▸ PROBLEM SET:
A) Answer these questions using the debate transcript on technological change.
(i) Which section does the opening paragraph say sets out what is seen as true technological change?
(ii) According to MR. MILLER, in what state is the excluded group of employees left?
(iii) Besides various labour organizations, which body does HON. L. HANSON name as having been consulted about this section of the Code?
B) Write the next part of the debate transcript on technological change, picking up after its final sentence.

▸ DOCUMENT EXTRACT:
____________

What we're dealing with here is, first of all, a requirement for notice in case of technological change, which we think is a considerable improvement. In section 41 — and I believe we agreed that we're addressing all three in the one debate — we have put on paper what we see as true technological change. There were charges earlier that it has to do with contracting out, but in our view it bears no relationship to the contracting out issue; they're two very different issues. In a number of the contracts where there have been negotiations into technological change, they've been very adequately dealt with to ensure that the minimum effect on the employee is laid out within the negotiated contract.
MR. MILLER: Given that answer, then, I'll go back and restate the question I asked initially: that is, given the further restrictions that you are now placing on the definition, the narrowness that you have put on it, would that not in fact act as an impediment when it comes to a trade union and negotiating with the company for protection? There are employees who previously would have been taken care of — or could have been taken care of — by the trade union negotiating with the employer; but now that you have narrowed the definition, you have excluded that group of employees, who are in fact left in limbo. Again I ask you why you would want to bring in a clause that would create that situation, that would exclude people, that would take away their protection or the opportunity for the trade union to negotiate some protection on their behalf. Why do you want to take them out of it?
HON. L. HANSON: First of all, I don't agree that we've taken that away. I think the ability to negotiate the collective agreement as it relates to changes in the workplace is still there and still well entrenched in the legislation. It's interesting to note that in all of our discussions with the B.C. Fed and various labour organizations as to this section of the Code, no concern was identified that it was a problem to organized labour.

____________

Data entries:
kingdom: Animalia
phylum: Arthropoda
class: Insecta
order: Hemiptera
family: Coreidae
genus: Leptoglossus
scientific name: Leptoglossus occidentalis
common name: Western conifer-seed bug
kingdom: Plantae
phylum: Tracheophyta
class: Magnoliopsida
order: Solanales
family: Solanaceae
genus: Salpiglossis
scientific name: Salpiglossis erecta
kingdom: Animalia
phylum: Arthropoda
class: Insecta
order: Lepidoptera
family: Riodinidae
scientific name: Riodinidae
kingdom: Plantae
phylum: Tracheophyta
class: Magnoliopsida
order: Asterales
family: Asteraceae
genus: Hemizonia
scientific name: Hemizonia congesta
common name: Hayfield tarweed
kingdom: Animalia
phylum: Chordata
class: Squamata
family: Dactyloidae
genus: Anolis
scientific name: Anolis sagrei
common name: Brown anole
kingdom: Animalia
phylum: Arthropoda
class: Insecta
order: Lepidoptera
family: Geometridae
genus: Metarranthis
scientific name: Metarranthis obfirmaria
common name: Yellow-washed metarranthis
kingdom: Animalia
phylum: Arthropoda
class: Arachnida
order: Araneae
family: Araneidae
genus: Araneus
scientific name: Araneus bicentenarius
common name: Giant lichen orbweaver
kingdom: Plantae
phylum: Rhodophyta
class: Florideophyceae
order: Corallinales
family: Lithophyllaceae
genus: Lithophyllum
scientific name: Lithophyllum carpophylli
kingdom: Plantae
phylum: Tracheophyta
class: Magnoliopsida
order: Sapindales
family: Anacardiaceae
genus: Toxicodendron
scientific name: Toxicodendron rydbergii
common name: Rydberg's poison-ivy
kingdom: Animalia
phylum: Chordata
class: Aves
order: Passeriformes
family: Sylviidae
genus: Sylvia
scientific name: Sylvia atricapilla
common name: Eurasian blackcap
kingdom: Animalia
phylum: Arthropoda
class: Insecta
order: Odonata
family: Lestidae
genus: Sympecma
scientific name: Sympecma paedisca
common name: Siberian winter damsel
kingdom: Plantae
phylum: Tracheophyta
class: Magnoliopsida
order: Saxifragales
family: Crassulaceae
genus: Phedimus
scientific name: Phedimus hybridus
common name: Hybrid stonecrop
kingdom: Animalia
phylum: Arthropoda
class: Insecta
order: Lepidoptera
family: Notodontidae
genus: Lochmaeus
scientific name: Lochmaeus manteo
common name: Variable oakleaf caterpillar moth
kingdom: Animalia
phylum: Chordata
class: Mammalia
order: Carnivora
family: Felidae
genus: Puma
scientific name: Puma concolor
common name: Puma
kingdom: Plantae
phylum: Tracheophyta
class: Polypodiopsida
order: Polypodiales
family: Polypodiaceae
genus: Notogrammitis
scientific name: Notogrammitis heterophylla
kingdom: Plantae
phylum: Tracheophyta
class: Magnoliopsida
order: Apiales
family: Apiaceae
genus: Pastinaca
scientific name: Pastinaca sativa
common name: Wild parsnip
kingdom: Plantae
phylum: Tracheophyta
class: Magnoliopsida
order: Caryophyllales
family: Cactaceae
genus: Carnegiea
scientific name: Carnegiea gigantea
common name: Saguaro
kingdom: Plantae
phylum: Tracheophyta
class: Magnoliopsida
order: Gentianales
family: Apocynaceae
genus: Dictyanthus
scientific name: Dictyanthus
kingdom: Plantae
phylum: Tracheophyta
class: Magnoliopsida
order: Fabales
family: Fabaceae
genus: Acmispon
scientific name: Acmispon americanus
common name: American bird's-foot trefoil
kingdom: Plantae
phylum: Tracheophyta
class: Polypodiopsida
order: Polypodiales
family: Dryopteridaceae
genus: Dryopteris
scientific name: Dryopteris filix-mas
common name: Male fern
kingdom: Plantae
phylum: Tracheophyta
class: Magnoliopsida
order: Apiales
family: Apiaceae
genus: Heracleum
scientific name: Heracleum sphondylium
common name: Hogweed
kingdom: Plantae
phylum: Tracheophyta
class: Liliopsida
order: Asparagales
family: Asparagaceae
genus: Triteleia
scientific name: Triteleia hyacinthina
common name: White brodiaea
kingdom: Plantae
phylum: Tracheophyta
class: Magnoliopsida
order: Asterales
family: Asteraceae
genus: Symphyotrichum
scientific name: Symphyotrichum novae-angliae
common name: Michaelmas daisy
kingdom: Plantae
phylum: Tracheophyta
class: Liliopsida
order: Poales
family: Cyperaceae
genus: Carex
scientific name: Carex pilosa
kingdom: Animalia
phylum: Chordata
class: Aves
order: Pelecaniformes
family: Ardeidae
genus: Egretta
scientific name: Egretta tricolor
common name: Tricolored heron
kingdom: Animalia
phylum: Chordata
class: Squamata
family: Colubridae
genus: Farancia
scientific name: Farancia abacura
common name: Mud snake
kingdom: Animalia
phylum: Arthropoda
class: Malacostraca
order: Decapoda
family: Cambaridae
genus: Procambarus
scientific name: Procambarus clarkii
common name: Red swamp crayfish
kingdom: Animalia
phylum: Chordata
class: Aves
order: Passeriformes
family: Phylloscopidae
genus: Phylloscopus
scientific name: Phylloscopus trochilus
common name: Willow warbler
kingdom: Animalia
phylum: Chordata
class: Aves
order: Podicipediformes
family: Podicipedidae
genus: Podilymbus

____________

▸ ANSWERS TO THE EXERCISE:
A)
(i) Section 41.
(ii) They are left in limbo.
(iii) The B.C. Fed.

B)
MR. SIHOTA: I'm glad to see that the Premier is in the House. I guess he's burning a little bit. In fact, the matter came up during question period; now that he's going to be here, it would be nice to see the Premier get into the debate and talk a little bit about technological change. It would be interesting for all of us in this House to know what the Premier's concerns are about technological change, and whether or not he sees the provisions within the proposed legislation and the sections that we're debating — for the information of the Premier, we're debating sections 39, 40 and 41 — as dealing with the complex issue of technological change. I'm sure that all members of the House, including the Premier, would agree with me that technological change is certainly one of the most difficult issues facing society today. We are seeing a massive acceleration of technology, and the capability of that technology is overwhelming. As a function of that, there has been an increased displacement of workers in all occupations. An increasing number of workers are being declared redundant. Accordingly, there is a need to deal with not just the social problem of that, but also the economic problem vis-à-vis how it's dealt with in collective agreements between management and labour.
It seems to me, at least as a philosophical position — and I would hope, Madam Chairman, that the Premier and other members of the House would not disagree with this philosophical position — that if one is going to set up a tribunal to adjudicate on matters of technological change and to determine whether or not the technological change is legitimate or not, pursuant to the provisions of the act and collective agreements, i.e. that there are some circumstances where an employer will use technological change as a way not only to increase productivity, which is fine, but also as a way to displace and remove workers and avoid obligations under a collective agreement.... That is what historically we have tried to prevent through the provisions of the Labour Code and previous collective agreements. It therefore seems to me important that tribunals have a fair bit of leeway in determining whether or not the provisions of collective agreements have been violated.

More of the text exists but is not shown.